By the time I was old enough to appreciate my physical surroundings, almost all of the imperial monuments had disappeared in Dublin. The most prominent was Nelson's Pillar - blown up by the IRA in 1966, when I was just five years old.

Image source, Getty Images
Image caption,

A 19th Century photograph taken in Dublin, with Nelson's Pillar in the background

These days there is more room for the nuances of history in the Republic. The embrace of the European project has helped Ireland become psychologically independent. The end of the violence in the north of Ireland has made it easier to examine the past in all of its complexity.

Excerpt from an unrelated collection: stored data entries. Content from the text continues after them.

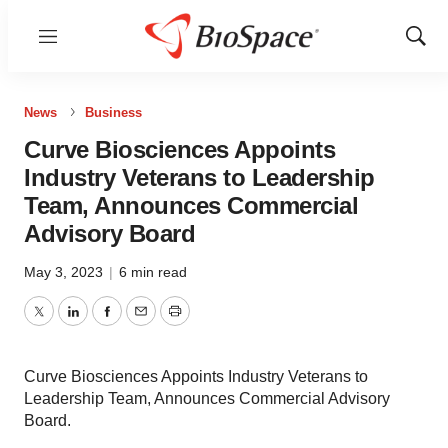
Menu
Show
Sear
News
Business
Curve Biosciences Appoints
Industry Veterans to Leadership
Team, Announces Commercial
Advisory Board
May 3, 2023
|
6 min read
Twitter
LinkedIn
Facebook
Email
Print
Curve Biosciences Appoints Industry Veterans to
Leadership Team, Announces Commercial Advisory
Board.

History is much less of a weapon these days.

When Sinn Fein made dramatic electoral gains at the last election in the south, it was down to economic and social problems, not any resurgent animosity towards Britain.

Yet history can sometimes ambush the present. When the UK Home Secretary Priti Patel suggested that the prospect of food shortages could be "pressed home" to pressure Dublin in Brexit negotiations, the horrors of the 19th Century Great Famine were recalled. A former Irish ambassador to London, Bobby McDonogh, said Ms Patel had displayed "a breathtaking ignorance of history".

Examining the imperial past demands humility and a willingness to face sometimes uncomfortable truths. Education is critical to this process.

I went back recently to my ancestral town of Listowel in north Kerry where my grandmother, Hanna, had been part of the deadly war against Britain a century ago.

Image source, Fergal Keane
Image caption,

My grandmother, Hanna Keane, gathered intelligence for the IRA

There are no statues there from the imperial era. But nor are there any to celebrate dead revolutionaries. Instead, writers and social reformers are commemorated in stone and bronze.

Sitting in front of Listowel Castle, where the English hanged the Irish garrison in 1600, I met a group of history students from Presentation Convent school. Nearly a century after the end of British rule, the past is still present in their lives: in the language that they speak, in the systems of law and government under which they live, and in the lingering divisions in the north of the island.

Yet this generation is avowedly outward-looking.

They have been taught history that embraces complexity, not a simple narrative of heroes and villains. There is a self-confidence that comes from growing up in a stable modernising democracy, no sense of being "less than" the big island next door.

As 18-year-old Mary-Kate Reidy put it to me: "I think we're certainly equal in this day and age. Like, we've definitely come on a lot - British and Irish relations… We are equal pegging now".

It is not a world my forebears - on either side of the imperial divide - could have imagined over a century ago.

But, leaving Listowel, I remembered James Joyce's line from Ulysses about history being "a nightmare from which I am trying to awake".

The past is no longer a gaping wound. It really is the past.